▶ _What to do_:
1. In the JPA mapping text, which inheritance strategy is set on the Orders class?
2. Pick up the JPA mapping text after its last line and continue it.

▶ _Exercise text_:
● ● ● ●
And, I have created an extra field to access customerId to just get the customer_id. Make sure to mention nullable = false, insertable = false and updatable = false
I have an ER relationship from a legacy DB (MS SQL Server based as below
The way that I'm currently trying to convert this to the JPA 2.1 style is as below
#Entity
#Inheritance(strategy = InheritanceType.JOINED)
public class Orders implements Serializable {
#Id
#GeneratedValue
#Column(name = "OrderNumber", nullable = false)
private Integer orderNumber;
#ElementCollection(fetch = FetchType.EAGER)
#CollectionTable(
name = "OrderHistory",
joinColumns = {
#JoinColumn(name = "OrderNumber", referencedColumnName = "OrderNumber", nullable = false)
}
)
private List<OrderHistory> orderHistory;
----Other properties, Getters and Setters
}
#Entity
#PrimaryKeyJoinColumn(name = "OrderNumber")
● ● ● ●
▶ _Entries supplied_:
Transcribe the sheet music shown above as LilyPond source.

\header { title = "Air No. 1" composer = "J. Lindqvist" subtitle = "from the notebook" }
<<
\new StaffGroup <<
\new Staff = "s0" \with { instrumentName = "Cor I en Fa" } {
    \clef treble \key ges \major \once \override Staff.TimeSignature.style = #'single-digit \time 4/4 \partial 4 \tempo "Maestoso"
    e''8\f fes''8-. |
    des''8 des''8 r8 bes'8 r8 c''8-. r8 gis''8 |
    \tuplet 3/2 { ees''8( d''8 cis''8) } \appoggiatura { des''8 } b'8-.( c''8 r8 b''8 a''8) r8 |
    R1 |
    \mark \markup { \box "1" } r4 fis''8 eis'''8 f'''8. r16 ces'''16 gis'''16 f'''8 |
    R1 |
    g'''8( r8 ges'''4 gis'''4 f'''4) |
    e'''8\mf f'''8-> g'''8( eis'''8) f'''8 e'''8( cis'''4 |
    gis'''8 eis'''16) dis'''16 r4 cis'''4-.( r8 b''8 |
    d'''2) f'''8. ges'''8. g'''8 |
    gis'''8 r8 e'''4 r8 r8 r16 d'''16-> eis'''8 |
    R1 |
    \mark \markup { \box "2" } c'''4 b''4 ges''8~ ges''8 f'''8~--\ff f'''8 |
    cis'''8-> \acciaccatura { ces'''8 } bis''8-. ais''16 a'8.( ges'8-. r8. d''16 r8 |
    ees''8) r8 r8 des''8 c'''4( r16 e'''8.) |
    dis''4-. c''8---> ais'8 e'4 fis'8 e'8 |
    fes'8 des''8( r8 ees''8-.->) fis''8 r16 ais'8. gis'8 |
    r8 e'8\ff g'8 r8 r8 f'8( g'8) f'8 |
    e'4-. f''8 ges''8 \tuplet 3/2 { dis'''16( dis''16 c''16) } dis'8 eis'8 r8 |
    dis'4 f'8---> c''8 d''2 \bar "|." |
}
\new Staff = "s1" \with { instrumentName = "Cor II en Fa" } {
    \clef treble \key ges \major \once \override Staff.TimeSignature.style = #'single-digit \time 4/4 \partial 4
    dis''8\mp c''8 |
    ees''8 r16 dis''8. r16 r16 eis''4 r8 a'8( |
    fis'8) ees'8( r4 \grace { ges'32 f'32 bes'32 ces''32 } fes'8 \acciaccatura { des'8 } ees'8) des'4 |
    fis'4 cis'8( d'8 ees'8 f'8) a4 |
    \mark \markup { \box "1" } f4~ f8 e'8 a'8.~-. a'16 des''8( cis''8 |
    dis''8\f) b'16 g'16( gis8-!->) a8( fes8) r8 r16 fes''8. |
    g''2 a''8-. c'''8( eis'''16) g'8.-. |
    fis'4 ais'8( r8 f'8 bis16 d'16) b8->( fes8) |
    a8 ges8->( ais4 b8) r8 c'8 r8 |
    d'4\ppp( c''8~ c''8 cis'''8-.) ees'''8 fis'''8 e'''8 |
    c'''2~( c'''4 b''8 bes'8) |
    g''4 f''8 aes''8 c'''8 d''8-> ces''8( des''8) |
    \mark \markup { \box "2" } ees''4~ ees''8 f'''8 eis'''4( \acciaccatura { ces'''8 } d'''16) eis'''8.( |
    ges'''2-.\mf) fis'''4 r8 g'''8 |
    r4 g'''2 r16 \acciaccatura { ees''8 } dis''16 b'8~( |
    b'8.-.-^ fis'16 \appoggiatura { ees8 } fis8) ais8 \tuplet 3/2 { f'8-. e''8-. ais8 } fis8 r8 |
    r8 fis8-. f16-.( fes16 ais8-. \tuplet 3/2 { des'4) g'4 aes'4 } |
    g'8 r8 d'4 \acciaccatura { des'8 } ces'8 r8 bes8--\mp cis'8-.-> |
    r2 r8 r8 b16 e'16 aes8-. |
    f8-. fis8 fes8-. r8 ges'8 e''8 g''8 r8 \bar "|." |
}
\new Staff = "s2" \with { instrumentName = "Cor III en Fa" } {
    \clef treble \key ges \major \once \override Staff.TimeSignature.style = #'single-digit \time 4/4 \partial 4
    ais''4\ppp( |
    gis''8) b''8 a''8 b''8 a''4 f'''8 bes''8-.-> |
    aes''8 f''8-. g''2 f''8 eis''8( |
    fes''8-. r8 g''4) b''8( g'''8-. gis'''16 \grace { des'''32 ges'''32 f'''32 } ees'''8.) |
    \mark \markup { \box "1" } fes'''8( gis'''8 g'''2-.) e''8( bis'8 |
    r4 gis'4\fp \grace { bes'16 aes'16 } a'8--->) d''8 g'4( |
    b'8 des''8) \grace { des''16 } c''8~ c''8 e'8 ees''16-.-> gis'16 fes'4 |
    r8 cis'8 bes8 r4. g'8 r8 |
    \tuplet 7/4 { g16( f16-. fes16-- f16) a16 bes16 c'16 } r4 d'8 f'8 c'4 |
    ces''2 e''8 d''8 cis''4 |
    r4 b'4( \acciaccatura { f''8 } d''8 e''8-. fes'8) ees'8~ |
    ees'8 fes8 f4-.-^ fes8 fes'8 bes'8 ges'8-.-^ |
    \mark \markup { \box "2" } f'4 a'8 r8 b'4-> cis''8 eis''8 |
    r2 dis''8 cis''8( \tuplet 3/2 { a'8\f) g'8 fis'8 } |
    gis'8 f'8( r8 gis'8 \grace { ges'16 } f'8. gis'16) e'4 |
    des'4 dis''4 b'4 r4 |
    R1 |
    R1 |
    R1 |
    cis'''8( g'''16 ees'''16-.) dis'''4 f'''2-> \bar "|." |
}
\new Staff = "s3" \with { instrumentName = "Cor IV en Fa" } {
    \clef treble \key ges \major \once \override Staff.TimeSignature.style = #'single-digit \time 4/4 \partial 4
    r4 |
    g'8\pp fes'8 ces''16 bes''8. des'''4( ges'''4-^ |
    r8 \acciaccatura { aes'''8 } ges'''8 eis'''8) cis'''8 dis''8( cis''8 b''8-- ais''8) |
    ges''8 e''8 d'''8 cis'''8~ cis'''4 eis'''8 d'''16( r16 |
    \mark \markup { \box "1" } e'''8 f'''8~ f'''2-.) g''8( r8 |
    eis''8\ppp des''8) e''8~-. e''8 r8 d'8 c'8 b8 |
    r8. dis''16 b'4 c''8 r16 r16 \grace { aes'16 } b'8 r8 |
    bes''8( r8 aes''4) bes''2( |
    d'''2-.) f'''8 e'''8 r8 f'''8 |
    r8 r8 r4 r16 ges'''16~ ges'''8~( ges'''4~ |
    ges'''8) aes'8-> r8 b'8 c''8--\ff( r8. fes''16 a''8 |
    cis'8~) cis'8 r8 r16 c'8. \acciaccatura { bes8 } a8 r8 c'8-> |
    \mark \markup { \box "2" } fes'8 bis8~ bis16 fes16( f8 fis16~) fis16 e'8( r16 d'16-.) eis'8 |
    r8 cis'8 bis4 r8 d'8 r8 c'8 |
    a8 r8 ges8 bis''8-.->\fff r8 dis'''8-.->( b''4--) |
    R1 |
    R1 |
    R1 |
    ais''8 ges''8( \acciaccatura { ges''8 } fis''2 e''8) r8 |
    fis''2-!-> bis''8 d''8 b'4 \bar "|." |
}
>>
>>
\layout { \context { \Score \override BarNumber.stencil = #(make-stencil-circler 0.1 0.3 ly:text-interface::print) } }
● ● ● ●
▶ _Responses in order_:
1. InheritanceType.JOINED

2.
public class SpecialOrders extends Orders implements Serializable {
#JoinColumn(name = "OrderNumber", referencedColumnName = "OrderNumber", nullable = false)
#OneToMany(fetch = FetchType.EAGER, cascade = CascadeType.ALL, orphanRemoval = true)
#Fetch(FetchMode.SELECT)
#OrderBy("sequenceNumber ASC")
private List<Items> items;
----Other properties, Getters and Setters
}
#Entity
#IdClass(ItemsPK.class)
public class Items implements Serializable {
#Id
#Column(name = "OrderNumber", nullable = false, insertable = false, updatable = false)
private Integer orderNumber;
#Id
#Column(name = "SequenceNumber", nullable = false)
private Integer sequenceNumber;
#ElementCollection(fetch = FetchType.EAGER)
#CollectionTable(
name = "CustomOptions",
joinColumns = {
#JoinColumn(name = "OrderNumber", referencedColumnName = "OrderNumber", nullable = false),
#JoinColumn(name = "SequenceNumber", referencedColumnName = "SequenceNumber", nullable = false)
}
)
private List<CustomOptions> customOptions;
----Other properties, Getters and Setters
}
#Entity
public class ItemsPK implements Serializable {
#Id
#Column(name = "OrderNumber", nullable = false, insertable = false, updatable = false)
private Integer orderNumber;
#Id
#Column(name = "SequenceNumber", nullable = false)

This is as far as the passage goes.